**The data:**

---------------

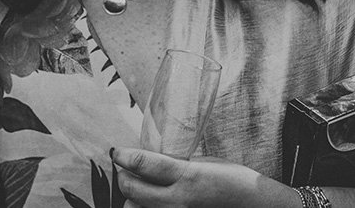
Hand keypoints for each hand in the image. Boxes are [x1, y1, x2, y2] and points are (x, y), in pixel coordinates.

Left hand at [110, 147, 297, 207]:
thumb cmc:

---------------

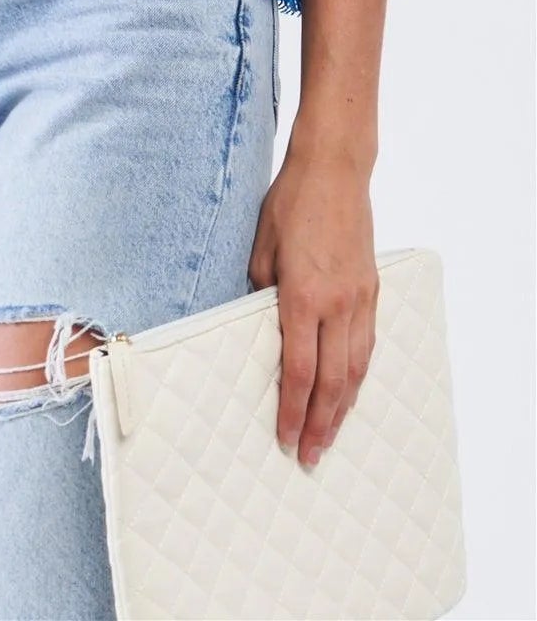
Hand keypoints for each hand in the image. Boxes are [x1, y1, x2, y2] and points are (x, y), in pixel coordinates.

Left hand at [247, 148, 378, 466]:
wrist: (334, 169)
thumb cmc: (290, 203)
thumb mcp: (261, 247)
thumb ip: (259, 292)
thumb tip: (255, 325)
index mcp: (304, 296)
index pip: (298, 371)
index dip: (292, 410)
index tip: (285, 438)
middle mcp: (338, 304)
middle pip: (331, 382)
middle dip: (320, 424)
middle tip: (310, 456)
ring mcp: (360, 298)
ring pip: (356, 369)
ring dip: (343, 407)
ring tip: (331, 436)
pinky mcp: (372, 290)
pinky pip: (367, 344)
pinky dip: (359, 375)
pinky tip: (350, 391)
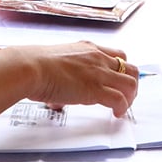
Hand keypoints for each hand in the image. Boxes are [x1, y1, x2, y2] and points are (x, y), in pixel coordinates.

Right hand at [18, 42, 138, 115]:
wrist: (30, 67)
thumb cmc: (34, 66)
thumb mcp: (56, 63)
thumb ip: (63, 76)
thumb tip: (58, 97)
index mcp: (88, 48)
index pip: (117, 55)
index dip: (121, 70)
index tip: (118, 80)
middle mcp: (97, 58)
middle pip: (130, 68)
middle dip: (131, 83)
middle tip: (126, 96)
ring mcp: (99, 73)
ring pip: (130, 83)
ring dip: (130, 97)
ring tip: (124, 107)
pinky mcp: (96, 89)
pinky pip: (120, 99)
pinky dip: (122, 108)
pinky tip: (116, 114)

---------------

**Task directions:**
In the data above, take the line with "thumb cmc: (290, 203)", the line with "middle tip: (126, 96)", and every line between, and set them down exactly without pictures.

**Answer section:**
thumb cmc: (290, 203)
thumb mcp: (261, 247)
thumb ip: (259, 292)
thumb tip: (255, 325)
index mcp: (304, 296)
index pip: (298, 371)
index dip: (292, 410)
index tip: (285, 438)
middle mcp: (338, 304)
middle pip: (331, 382)
middle dip: (320, 424)
middle tip: (310, 456)
ring mcp: (360, 298)
ring pip: (356, 369)
ring dip: (343, 407)
ring tip: (331, 436)
pinky mcp: (372, 290)
pinky pip: (367, 344)
pinky dip: (359, 375)
pinky tip: (350, 391)
Hand keypoints for each hand in the image. Boxes are [x1, y1, x2, y2] and points are (x, y), in pixel coordinates.

Right hand at [18, 42, 138, 115]:
wrist: (30, 67)
thumb cmc: (34, 66)
thumb mcp: (56, 63)
thumb ip: (63, 76)
thumb tip: (58, 97)
index mcp: (88, 48)
index pip: (117, 55)
index dip: (121, 70)
index tip: (118, 80)
middle mcp: (97, 58)
middle pip: (130, 68)
middle dip: (131, 83)
middle tip: (126, 96)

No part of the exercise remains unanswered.